WORK REQUIRED:
Would you repeat, exactly as given, the line with "节点。自那以后，我们在规划任何跨境人员派遣" and every line after it to the end of the entries?

DATA TO USE:

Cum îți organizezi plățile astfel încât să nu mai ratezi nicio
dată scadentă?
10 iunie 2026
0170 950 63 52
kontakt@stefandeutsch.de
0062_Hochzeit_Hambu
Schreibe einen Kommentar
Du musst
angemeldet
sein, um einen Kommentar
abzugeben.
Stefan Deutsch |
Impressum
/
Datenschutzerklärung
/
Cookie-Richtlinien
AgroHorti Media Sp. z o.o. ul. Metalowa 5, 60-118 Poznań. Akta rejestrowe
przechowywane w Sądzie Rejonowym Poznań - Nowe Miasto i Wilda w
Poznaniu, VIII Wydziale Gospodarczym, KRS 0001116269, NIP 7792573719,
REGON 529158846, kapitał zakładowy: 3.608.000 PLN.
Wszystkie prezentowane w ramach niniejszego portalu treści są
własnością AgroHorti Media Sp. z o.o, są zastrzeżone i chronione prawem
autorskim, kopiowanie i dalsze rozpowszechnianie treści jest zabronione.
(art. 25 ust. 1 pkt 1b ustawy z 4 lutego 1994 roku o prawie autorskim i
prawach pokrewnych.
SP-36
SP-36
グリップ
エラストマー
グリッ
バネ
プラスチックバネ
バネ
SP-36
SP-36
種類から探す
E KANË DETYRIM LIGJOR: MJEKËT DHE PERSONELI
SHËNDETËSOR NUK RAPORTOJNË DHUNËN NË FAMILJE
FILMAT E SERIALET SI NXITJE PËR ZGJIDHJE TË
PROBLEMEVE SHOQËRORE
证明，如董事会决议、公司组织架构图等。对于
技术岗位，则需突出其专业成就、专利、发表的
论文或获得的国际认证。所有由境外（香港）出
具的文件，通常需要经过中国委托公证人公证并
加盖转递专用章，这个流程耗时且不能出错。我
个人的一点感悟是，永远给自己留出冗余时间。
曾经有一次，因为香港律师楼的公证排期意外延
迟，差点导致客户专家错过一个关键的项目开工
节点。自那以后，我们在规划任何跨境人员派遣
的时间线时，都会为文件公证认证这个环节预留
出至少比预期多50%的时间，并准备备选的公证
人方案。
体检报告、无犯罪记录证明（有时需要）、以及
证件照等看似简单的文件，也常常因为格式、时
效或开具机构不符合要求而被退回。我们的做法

YOUR SOLUTION:
节点。自那以后，我们在规划任何跨境人员派遣
的时间线时，都会为文件公证认证这个环节预留
出至少比预期多50%的时间，并准备备选的公证
人方案。
体检报告、无犯罪记录证明（有时需要）、以及
证件照等看似简单的文件，也常常因为格式、时
效或开具机构不符合要求而被退回。我们的做法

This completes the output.